== Segment start ==
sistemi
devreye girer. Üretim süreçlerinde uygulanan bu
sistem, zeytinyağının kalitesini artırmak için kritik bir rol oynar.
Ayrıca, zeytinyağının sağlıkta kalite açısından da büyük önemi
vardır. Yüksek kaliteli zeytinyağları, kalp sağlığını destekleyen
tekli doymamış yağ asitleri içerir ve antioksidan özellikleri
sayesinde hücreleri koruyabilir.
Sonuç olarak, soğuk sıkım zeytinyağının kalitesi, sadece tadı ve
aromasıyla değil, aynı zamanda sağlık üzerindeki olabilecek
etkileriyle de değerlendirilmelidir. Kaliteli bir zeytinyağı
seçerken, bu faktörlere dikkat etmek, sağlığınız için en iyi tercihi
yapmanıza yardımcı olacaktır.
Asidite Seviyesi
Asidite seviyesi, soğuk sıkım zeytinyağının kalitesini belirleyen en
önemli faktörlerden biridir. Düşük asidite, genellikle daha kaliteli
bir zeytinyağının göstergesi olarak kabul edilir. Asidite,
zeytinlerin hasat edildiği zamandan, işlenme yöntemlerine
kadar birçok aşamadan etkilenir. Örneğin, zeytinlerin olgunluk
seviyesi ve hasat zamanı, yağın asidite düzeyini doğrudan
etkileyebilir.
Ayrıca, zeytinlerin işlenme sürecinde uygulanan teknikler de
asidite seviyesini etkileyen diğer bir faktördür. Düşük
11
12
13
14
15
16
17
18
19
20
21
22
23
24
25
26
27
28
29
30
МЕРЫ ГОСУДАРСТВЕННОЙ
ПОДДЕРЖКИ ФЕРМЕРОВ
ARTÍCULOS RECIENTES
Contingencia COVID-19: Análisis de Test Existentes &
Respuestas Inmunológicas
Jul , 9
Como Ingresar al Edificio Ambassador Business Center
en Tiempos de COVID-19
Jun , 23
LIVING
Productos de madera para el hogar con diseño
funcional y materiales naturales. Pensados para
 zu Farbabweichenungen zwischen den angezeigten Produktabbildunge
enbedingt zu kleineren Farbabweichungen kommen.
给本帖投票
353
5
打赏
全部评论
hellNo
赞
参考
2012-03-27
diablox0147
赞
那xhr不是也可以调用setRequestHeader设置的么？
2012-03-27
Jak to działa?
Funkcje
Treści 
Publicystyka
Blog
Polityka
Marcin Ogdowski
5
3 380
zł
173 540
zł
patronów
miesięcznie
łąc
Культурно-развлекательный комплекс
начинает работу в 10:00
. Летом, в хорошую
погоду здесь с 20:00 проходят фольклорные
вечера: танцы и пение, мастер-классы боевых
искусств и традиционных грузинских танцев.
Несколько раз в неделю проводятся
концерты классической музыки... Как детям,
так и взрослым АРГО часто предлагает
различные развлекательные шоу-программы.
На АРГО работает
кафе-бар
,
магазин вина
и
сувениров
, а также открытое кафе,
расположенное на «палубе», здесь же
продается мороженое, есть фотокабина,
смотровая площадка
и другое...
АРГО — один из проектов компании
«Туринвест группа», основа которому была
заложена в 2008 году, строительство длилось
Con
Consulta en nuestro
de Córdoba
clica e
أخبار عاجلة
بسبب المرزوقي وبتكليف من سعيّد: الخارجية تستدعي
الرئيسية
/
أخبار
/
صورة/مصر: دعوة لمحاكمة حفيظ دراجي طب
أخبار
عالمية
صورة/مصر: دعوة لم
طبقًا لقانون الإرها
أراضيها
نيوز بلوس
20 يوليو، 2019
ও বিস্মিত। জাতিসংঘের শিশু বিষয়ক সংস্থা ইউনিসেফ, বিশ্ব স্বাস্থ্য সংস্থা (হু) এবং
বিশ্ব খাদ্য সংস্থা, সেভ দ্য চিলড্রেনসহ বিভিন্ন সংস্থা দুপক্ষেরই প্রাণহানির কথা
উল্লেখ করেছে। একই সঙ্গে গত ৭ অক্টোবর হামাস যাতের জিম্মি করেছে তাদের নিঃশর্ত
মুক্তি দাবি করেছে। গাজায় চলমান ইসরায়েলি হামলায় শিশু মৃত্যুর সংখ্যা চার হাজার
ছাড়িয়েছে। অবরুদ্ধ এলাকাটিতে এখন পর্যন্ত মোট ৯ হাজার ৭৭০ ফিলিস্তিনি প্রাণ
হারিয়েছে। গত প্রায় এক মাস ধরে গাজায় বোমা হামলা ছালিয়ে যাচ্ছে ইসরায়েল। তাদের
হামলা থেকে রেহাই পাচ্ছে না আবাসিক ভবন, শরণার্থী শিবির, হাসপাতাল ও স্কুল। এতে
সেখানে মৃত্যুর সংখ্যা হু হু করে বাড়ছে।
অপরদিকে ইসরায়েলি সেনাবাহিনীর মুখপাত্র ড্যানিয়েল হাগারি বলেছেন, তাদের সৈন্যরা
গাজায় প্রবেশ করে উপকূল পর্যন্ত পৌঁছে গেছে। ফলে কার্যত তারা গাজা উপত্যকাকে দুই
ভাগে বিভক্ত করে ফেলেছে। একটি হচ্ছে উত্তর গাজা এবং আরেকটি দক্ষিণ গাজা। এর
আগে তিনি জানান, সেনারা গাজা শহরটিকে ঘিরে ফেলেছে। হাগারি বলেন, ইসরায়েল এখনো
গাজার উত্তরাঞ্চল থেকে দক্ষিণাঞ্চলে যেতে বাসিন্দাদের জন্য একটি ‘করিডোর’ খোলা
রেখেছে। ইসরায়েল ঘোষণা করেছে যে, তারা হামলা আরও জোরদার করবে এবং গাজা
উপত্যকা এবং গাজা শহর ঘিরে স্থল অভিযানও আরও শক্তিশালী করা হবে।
== Segment end ==
[WHAT THIS TASK INVOLVES] Show the lines above with "АРГО".

[RESPONSE TO THIS EXERCISE]
так и взрослым АРГО часто предлагает
На АРГО работает
АРГО — один из проектов компании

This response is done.